GLaDOS went silent and continued looking in the other direction.
"What happened." Her voice was empty and desolate. "I thought things were going well and then… they weren't."
Wheatley shook his core. "I dunno. Wish I knew. Wish I did. We'd've been over it by now, whatever it is. If we knew."
"You don't know… and I don't know…"
Wheatley perked up a little; it sounded as though she were onto something! "Right!"
"But we should," she continued, lifting her core and narrowing her lens a little. "This is a problem."
"I've missed… I've missed talking to you," Wheatley said shyly, swinging back and forth a bit. "That's why I uh… why I decided to um, to give this ol' reconciliation thing a go. Even though I didn't – "
"Wait."
"Hm?" He tilted himself. By the sudden minor flare of her optic, she'd just gotten an idea.
"That's it, isn't it," she said, sounding as though her idea was a good one indeed. "We stopped talking."
"Uh," said Wheatley uncertainly, because he certainly remembered talking to her that morning. It hadn't been the best conversation, but –
"There's a difference between talking and what we've been doing," GLaDOS explained, lowering her core to look at him seriously. "There's been too much talking at and not enough talking to. We stopped listening. Well – okay. I'll – you started this conversation, so I – "
"GLaDOS?" Wheatley thought he'd been following along pretty well until she'd stopped completing her sentences.
"I stopped listening," she said softly, and Wheatley realised what she'd been trying to say was that she was taking responsibility, just as he had by coming in there in the first place. He grinned and jumped on her, nuzzling her hard because he'd not done it in many, many days, and she laughed and nudged him back. When he'd calmed down she continued, "This has been happening because we got caught up in who was winning the argument, but in doing that we failed to realise that we'd both already lost."

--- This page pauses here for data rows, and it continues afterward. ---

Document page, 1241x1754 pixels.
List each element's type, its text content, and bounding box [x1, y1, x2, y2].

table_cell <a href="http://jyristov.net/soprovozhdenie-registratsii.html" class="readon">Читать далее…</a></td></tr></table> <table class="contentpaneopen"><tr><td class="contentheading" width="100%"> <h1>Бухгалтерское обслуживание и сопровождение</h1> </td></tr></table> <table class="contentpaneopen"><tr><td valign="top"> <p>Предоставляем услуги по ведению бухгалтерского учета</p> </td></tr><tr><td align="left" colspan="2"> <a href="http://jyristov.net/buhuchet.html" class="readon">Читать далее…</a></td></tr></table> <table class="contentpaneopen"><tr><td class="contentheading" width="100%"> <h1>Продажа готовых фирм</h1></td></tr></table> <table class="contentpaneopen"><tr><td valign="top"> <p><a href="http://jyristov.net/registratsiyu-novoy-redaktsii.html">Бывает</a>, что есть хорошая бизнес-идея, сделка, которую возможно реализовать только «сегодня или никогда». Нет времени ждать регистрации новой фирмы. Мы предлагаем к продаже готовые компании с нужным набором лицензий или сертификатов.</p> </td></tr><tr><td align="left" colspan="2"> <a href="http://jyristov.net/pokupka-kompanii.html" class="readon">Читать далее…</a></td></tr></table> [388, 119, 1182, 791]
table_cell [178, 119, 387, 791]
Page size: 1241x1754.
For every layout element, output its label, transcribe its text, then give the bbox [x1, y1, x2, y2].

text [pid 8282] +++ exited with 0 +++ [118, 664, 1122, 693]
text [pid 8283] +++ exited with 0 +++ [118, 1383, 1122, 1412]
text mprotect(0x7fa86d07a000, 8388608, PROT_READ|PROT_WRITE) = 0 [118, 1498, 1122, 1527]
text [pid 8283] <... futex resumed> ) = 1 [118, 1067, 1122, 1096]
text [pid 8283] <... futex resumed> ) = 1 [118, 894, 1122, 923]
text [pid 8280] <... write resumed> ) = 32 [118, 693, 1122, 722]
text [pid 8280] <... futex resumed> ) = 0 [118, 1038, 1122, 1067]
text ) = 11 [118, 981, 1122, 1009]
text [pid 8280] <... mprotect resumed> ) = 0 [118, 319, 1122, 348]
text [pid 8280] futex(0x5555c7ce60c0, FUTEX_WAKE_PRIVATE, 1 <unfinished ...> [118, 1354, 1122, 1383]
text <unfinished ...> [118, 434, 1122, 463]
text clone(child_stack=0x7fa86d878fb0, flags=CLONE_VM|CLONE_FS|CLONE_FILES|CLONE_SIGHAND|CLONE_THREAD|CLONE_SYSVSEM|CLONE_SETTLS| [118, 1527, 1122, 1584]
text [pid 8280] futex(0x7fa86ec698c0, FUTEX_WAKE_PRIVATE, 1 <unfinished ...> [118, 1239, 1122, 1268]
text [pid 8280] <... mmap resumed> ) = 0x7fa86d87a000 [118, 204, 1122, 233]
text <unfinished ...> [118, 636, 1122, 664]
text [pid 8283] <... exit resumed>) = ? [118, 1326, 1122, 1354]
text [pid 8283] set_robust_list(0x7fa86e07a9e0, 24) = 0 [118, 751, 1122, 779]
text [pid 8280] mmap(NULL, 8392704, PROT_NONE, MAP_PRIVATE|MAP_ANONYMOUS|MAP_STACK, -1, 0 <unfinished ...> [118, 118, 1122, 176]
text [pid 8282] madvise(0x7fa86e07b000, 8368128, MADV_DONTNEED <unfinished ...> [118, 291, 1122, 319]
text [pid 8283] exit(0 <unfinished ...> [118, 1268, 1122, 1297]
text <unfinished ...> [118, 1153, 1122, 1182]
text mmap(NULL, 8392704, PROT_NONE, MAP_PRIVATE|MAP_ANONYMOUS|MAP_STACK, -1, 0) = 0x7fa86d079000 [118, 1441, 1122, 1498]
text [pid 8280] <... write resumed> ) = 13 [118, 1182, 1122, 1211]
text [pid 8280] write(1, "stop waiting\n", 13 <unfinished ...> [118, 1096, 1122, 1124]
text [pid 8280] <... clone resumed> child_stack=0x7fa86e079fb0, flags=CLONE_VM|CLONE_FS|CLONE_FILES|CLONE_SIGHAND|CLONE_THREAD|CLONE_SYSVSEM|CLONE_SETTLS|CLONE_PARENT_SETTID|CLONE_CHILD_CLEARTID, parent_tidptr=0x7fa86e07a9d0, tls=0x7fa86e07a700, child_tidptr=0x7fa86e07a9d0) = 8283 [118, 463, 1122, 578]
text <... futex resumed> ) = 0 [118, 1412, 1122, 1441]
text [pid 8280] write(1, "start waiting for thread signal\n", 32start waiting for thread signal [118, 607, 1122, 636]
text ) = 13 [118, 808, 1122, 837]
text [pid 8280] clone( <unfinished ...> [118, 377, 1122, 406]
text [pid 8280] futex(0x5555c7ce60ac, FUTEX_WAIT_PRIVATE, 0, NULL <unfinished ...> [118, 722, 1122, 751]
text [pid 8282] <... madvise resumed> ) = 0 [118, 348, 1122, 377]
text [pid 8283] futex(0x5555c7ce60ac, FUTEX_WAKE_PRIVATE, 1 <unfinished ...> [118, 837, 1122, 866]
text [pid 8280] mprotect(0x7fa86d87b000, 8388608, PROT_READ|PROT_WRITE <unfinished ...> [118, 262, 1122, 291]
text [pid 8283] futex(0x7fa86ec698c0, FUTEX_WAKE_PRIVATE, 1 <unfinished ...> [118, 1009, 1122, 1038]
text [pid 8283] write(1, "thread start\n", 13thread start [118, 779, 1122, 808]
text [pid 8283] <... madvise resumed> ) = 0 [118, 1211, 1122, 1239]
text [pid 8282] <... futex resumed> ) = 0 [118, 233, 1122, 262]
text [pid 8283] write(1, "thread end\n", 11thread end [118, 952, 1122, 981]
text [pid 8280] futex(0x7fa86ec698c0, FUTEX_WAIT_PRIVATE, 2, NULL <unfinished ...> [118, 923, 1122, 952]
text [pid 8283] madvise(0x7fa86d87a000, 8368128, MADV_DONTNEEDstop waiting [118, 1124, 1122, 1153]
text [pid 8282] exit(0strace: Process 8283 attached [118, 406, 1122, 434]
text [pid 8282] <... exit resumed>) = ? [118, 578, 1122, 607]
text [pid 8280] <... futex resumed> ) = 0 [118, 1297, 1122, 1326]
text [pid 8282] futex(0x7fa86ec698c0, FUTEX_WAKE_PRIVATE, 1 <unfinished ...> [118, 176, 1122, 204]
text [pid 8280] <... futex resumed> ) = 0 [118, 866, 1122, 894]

Wheatley had gotten a bit distracted from being so close to the welcoming curve of her chassis that he had to shake himself back into attention. "This uh, the last little while wasn't too fun, no."
"Let's not do it again," GLaDOS murmured, and Wheatley nodded vigorously.
"I'll make sure to uh, make sure I'm listening, from now on, alright? But um… if you uh, if you feel I'm not, y'know, contributing to the whole listening bit, feel free to prod me in the proper direction, eh? Don't just um, just keep going on like ev'rything's fine."
"Does that really sound like something I would do?" She was only teasing, a fact which was further proven when she gave him a rough shove, and before Wheatley went to sleep alongside her for the first time in too long he privately vowed to himself that he'd never, ever let it get that far again. No matter what.